「わたしの後に従いたい者は、自分を捨て、自分の十字架を背負って、わたしに従いなさい。自分の命を救いたいと思う者は、それを失うが、わたしのため、福音のために命を失う者は、それを救うのである。人は、たとえ全世界を手に入れても、自分の命を失ったら、何の得があろうか。自分の命を買い戻すのに、どんな代価を支払えようか。」
「自分を捨てろ」というのは、極端な言葉です。そう言っておきながら、「自分の命を失ったら何の得があろうか」と言うのは矛盾しているように聞こえます。しかし、イエスさまは、神さまがくださった命を大切にしなさいということをおっしゃりたいのです。

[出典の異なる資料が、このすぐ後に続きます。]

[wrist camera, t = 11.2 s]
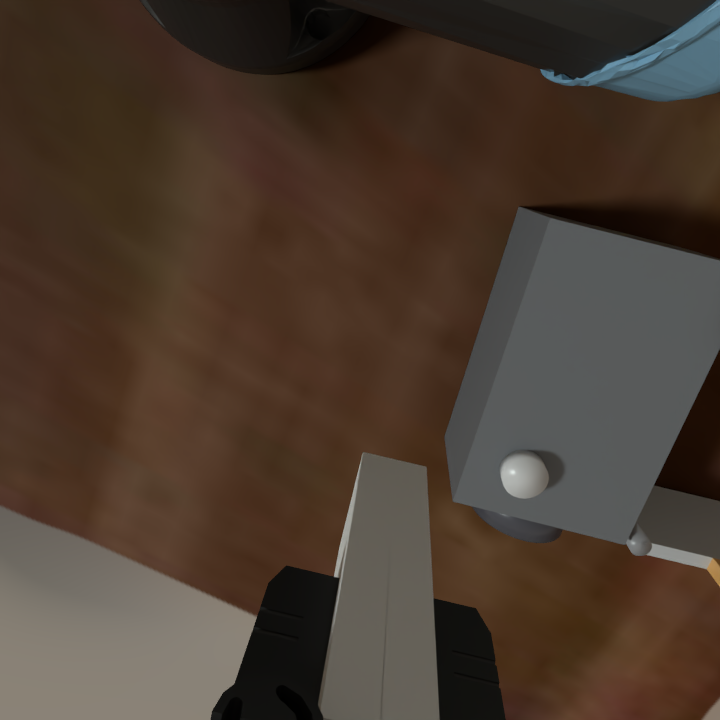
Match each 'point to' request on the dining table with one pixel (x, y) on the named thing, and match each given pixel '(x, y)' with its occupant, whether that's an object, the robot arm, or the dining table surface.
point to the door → (679, 529)
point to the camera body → (580, 378)
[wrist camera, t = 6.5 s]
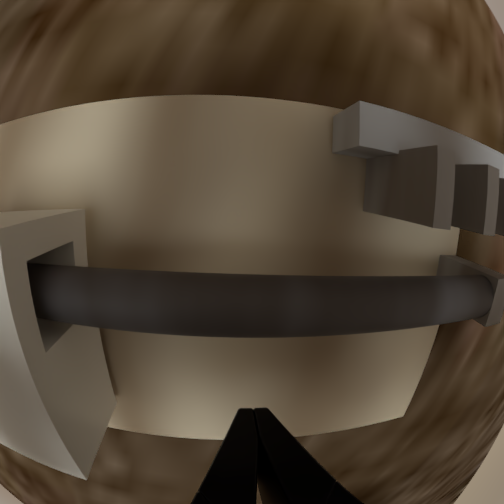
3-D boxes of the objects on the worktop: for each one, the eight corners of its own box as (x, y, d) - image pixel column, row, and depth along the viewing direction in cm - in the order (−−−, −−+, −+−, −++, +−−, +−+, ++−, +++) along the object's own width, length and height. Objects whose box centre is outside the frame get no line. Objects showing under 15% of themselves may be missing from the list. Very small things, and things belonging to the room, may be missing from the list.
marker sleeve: (88, 208, 7) (-2, 228, 3) (116, 403, 9) (86, 480, 5) (3, 211, 7) (-78, 230, 3) (39, 384, 9) (-2, 441, 5)
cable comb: (470, 152, 9) (550, 151, 4) (413, 406, 12) (453, 459, 7) (-54, 149, 6) (-113, 150, 2) (-19, 376, 9) (-55, 416, 5)
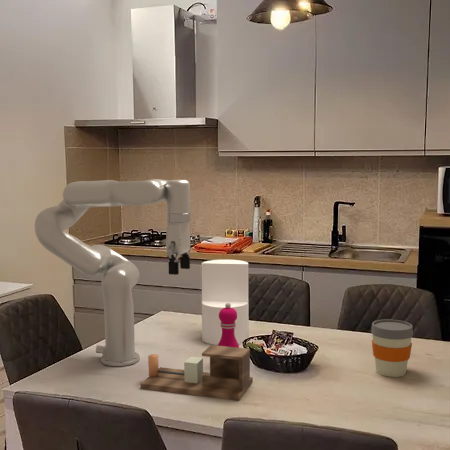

子どもの小さな命は日々成長します。わたしたちはよりよいものを求めて努力もします。新しくなること、変化することは、生きているあかしのようなものです。しかし、前人未踏のすばらしいことを成し遂げる人にとっても、力を発揮できずに苦しむ人にとっても、神さまが与えてくださった本来の命の姿は変わらないのです。だから、どれほど進歩と成長があったとしても、見当違いの方向へ向かっているならば、それは本当の幸せにはならないのです。「自分の命を救いたいと思う者は、それを失う」とイエスさまがおっしゃるのは、そのためです。
自分が成功すること、自分が得することだけを考えるのは間違いだと誰もが知っています。しかし、自分の満足だけを求めてしまう自己中心的な思いは、誰の心の中にも潜んでいます。もっと大事なものがあること、自分のことを心配してくれる人がいること、自分が喜ばせることのできる人がいること、そういうことに気づかせる役割は、親にあるのです。人生の様々な場面で、自分を犠牲にしてでも守るもがあることに気づくことはあります、でも、見守ってくれている親の存在を肌で感じることができる子どもは、必死になって獲得するまでもなく、すばらしい命が与えられていることに気づくことができるのです。